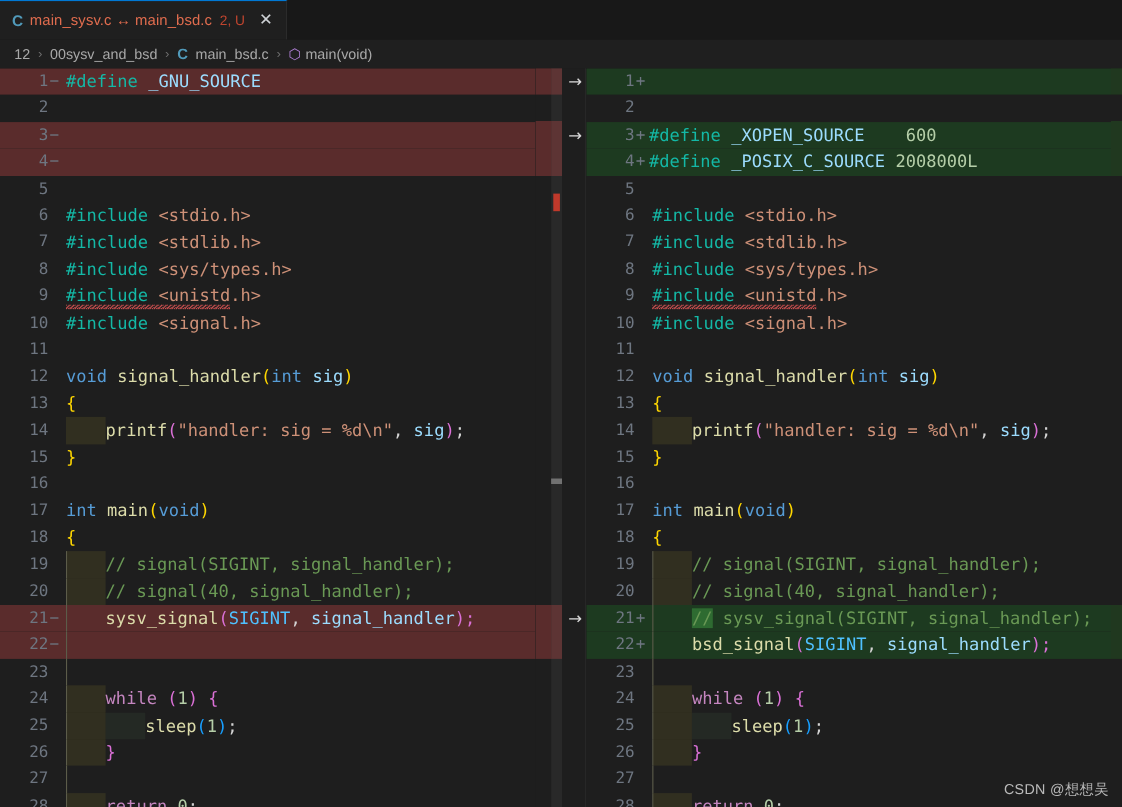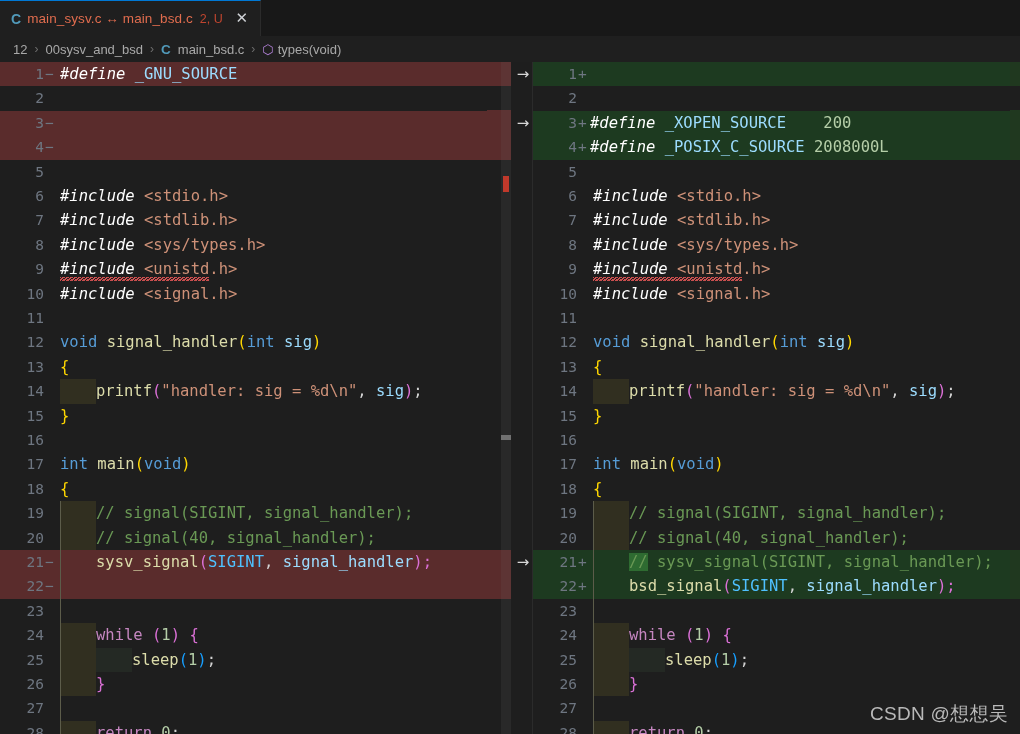--- a/index.html
+++ b/index.html
@@ -115,21 +115,21 @@
   }
 
   .squiggle {
     position: absolute; height: 4px; bottom: 1px;
     background-image: repeating-linear-gradient(135deg,#c94f4f 0 1px,transparent 1px 2px);
     background-size: 4px 4px;
     border-bottom: 1.5px dotted #c94f4f;
   }
 
   
-  .c-pre   { color: #ffffff; font-style: italic; }   
+  .c-pre   { color: #14b8a6; }   
   .c-macro { color: #9cdcfe; }   
   .c-num   { color: #b5cea8; }
   .c-cmt   { color: #6a9955; }
   .c-str   { color: #ce9178; }
   .c-kw    { color: #569cd6; }
   .c-fn    { color: #dcdcaa; }
   .c-var   { color: #9cdcfe; }
   .c-pun   { color: #d4d4d4; }
   .c-br1   { color: #ffd700; }
   .c-br2   { color: #da70d6; }
@@ -150,21 +150,21 @@
     background: #4a4a4a; opacity: .75;
   }
 
   .sep-line {
     position: absolute; top: 0; width: 1px; height: 672px; background: #2b2b2b;
   }
 
   
   .watermark {
     position: absolute; right: 12px; bottom: 7px;
-    color: #b9b9b9; font-size: 19px;
+    color: #b9b9b9; font-size: 13px;
     font-family: "Liberation Sans", sans-serif;
     letter-spacing: .3px;
   }
 </style>
 </head>
 <body>
 
 <div id="root">
 
   <div class="tabbar">
@@ -179,21 +179,21 @@
 
   <div class="breadcrumb">
     <span class="bc-item">12</span>
     <span class="bc-sep">›</span>
     <span class="bc-item">00sysv_and_bsd</span>
     <span class="bc-sep">›</span>
     <span class="bc-c">C</span>
     <span class="bc-item" style="margin-left:7px">main_bsd.c</span>
     <span class="bc-sep">›</span>
     <span class="bc-sym">⬡</span>
-    <span class="bc-item">types(void)</span>
+    <span class="bc-item">main(void)</span>
   </div>
 
   <div class="editor">
 
     <div class="pane pane-left">
 
       <div class="line del-line" style="top:0;position:absolute;left:0;right:0">
         <span class="ln">1</span>
         <span class="sign">−</span>
         <span class="code"><span class="c-pre">#define</span> <span class="c-macro">_GNU_SOURCE</span></span>
@@ -380,21 +380,21 @@
         <span class="sign">+</span>
       </div>
 
       <div class="line" style="top:24.4px;position:absolute;left:0;right:0">
         <span class="ln">2</span>
       </div>
 
       <div class="line ins-line" style="top:48.8px;position:absolute;left:0;right:0">
         <span class="ln">3</span>
         <span class="sign">+</span>
-        <span class="code" style="left:57px"><span class="c-pre">#define</span> <span class="c-macro">_XOPEN_SOURCE</span>    <span class="c-num">200</span></span>
+        <span class="code" style="left:57px"><span class="c-pre">#define</span> <span class="c-macro">_XOPEN_SOURCE</span>    <span class="c-num">600</span></span>
       </div>
 
       <div class="line ins-line" style="top:73.2px;position:absolute;left:0;right:0">
         <span class="ln">4</span>
         <span class="sign">+</span>
         <span class="code" style="left:57px"><span class="c-pre">#define</span> <span class="c-macro">_POSIX_C_SOURCE</span> <span class="c-num">2008000L</span></span>
       </div>
 
       <div class="line" style="top:97.6px;position:absolute;left:0;right:0">
         <span class="ln">5</span>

------------------------------------------------------------

◆ WHAT IS EXPECTED: Find the word "left" in the listing above. Copy each line where it appears.

◆ REPLY TO THE TASK:
     <span class="bc-item" style="margin-left:7px">main_bsd.c</span>
     <div class="pane pane-left">
       <div class="line del-line" style="top:0;position:absolute;left:0;right:0">
       <div class="line" style="top:24.4px;position:absolute;left:0;right:0">
       <div class="line ins-line" style="top:48.8px;position:absolute;left:0;right:0">
-        <span class="code" style="left:57px"><span class="c-pre">#define</span> <span class="c-macro">_XOPEN_SOURCE</span>    <span class="c-num">200</span></span>
+        <span class="code" style="left:57px"><span class="c-pre">#define</span> <span class="c-macro">_XOPEN_SOURCE</span>    <span class="c-num">600</span></span>
       <div class="line ins-line" style="top:73.2px;position:absolute;left:0;right:0">
         <span class="code" style="left:57px"><span class="c-pre">#define</span> <span class="c-macro">_POSIX_C_SOURCE</span> <span class="c-num">2008000L</span></span>
       <div class="line" style="top:97.6px;position:absolute;left:0;right:0">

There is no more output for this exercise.